Autobomba nel Vibonese, slittano di almeno un mese i funerali di Matteo Vinci
Lo sblocco della salma, con la consegna ai familiari, è impedito dalla necessità di effettuare ulteriori esami clinici e tecnici finalizzati ad individuare la tipologia esatta di esplosivo utilizzato per confezionare l’ordigno
Sarà necessario almeno un mese perché possano essere celebrati i funerali di Matteo Vinci, il 42enne morto lunedì pomeriggio a Limbadi per l'esplosione della bomba collocata sotto la sua autovettura nella quale è rimasto ferito il padre, Francesco, di 73 anni.
Lo sblocco della salma, con la consegna ai familiari, è impedito, infatti, dalla necessità di effettuare ulteriori esami clinici e tecnici finalizzati ad individuare la tipologia esatta di esplosivo utilizzato per confezionare l’ordigno, azionato con un radiocomando a distanza.

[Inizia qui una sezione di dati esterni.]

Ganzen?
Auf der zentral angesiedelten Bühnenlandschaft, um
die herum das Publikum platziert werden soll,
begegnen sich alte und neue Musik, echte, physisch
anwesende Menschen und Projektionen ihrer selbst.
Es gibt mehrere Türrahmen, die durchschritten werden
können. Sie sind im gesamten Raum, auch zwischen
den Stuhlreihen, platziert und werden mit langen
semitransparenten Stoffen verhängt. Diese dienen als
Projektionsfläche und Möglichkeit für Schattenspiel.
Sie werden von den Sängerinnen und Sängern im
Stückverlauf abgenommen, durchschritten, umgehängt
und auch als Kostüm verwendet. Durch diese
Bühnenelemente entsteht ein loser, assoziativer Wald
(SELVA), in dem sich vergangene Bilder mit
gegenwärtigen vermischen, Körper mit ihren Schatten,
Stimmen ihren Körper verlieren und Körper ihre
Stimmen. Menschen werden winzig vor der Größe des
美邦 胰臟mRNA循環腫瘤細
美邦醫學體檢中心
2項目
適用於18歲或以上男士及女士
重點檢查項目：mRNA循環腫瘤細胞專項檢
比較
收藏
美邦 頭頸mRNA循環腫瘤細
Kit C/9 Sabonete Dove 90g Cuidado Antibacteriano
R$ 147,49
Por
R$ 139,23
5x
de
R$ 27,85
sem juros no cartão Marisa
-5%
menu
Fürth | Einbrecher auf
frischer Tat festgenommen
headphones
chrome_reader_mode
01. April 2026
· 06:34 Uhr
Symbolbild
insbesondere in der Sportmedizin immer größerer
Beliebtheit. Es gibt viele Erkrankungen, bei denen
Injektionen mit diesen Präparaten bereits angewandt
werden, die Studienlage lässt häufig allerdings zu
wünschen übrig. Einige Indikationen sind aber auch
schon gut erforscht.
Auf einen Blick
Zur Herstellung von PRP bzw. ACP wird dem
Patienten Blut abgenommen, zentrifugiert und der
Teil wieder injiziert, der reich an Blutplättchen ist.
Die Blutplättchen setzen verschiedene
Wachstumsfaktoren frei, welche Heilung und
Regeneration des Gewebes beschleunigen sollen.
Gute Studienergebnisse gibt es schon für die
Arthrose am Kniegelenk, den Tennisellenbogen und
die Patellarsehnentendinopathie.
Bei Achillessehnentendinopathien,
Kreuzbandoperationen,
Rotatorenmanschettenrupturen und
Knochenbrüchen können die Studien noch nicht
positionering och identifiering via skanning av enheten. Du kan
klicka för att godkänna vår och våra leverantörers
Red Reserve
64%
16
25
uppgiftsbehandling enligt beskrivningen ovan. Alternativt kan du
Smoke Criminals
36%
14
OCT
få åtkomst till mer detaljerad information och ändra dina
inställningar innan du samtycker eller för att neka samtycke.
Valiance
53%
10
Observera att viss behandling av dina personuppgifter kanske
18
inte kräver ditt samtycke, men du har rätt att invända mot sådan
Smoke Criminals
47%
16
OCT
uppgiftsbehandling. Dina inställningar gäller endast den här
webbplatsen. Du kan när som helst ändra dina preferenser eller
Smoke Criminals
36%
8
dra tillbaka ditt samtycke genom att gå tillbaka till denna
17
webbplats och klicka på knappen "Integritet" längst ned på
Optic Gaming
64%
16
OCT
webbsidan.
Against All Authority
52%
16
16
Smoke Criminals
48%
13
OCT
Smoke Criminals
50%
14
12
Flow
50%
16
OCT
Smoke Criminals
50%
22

L’autopsia sul cadavere di Matteo Vinci, eseguita stamattina dal medico legale Katiuscia Bisogni, si è protratta per circa tre ore e mezza, ma gli accertamenti medico-legali proseguiranno nei prossimi giorni, presumibilmente con il supporto di uno specialista.
Migliorano, intanto, le condizioni di Francesco Vinci, ricoverato nel Centro grandi ustionati di Palermo. Anche se i medici non hanno ancora sciolto la prognosi, Vinci, secondo quanto ha riferito l’avvocato Giuseppe De Pace, legale della famiglia, non sarebbe più in pericolo di vita.